Department of Pediatric Oncology Institute of Oncology Hacettepe University

Ali Varan, MD

Department of Pediatric Oncology, Institute of Oncology, Hacettepe University, hupog{at}tr.net

Nalan Yazici, MD

Department of Pediatric Oncology, Institute of Oncology, Hacettepe University

Nejat Akalan, MD

Department of Neurosurgery, Faculty of Medicine, Hacettepe University

Figen Söylemezolu, MD

Department of Pathology, Faculty of Medicine, Hacettepe University

Faruk Zorlu, MD

Department of Radiation, Oncology Faculty of Medicine, Hacettepe University

Canan Akyüz, MD

Department of Pediatric, Oncology Institute of Oncology, Hacettepe University Ankara, Turkey

M. Tezer Kutluk, MD, PhD

Department of Pediatric, Oncology Institute of Oncology, Hacettepe University Ankara, Turkey

We investigated retrospectively 992 children with central nervous system tumors who were treated at our center between 1970 and 2004. All of the patients were treated by surgery, chemotherapy, and/or radiotherapy.
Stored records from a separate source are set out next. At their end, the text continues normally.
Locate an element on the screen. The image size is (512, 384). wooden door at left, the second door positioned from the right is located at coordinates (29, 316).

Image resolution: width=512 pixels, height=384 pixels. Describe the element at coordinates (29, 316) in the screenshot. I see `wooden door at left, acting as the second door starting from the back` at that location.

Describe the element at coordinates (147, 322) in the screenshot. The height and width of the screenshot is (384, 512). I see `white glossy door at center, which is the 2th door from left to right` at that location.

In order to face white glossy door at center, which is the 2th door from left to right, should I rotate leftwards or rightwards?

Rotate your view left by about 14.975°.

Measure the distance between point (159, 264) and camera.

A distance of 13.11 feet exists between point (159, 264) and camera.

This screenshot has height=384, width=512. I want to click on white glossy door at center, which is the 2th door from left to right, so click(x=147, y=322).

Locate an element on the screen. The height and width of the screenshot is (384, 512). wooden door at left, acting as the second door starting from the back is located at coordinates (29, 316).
Six patients developed second malignant neoplasms, and their clinical and histopathologic characteristics are reviewed in this article. The second malignant neoplasms were diagnosed as non-Hodgkin lymphoma, myelodysplastic syndrome, basal cell carcinoma, malignant melanoma, Kaposi sarcoma, and high-grade neuroectodermal tumor. The initial diagnoses were ependymoblastoma in one, medulloblastoma in three, and low-grade astrocytoma in two patients. The median latency time was 3.03 years (range 0.39—22.93 years). The outcome varied according to the histopathologic type of the second tumor. The patients who developed non-Hodgkin lymphoma and myelodysplastic syndrome died of progressive disease. The patients with second skin neoplasms are alive as of the time of this writing. The patient with Kaposi sarcoma developed one of the rare reported second malignant neoplasms following a primary brain tumor in childhood. A wide spectrum of second malignant neoplasms was detected after treatment of primary brain tumors with surgery, radiotherapy, and chemotherapy. Long-term follow-up is therefore necessary for the child who has survived a primary central nervous system tumor. (J Child Neurol2006;21:433—436; DOI 10.2310/7010.2006.00108.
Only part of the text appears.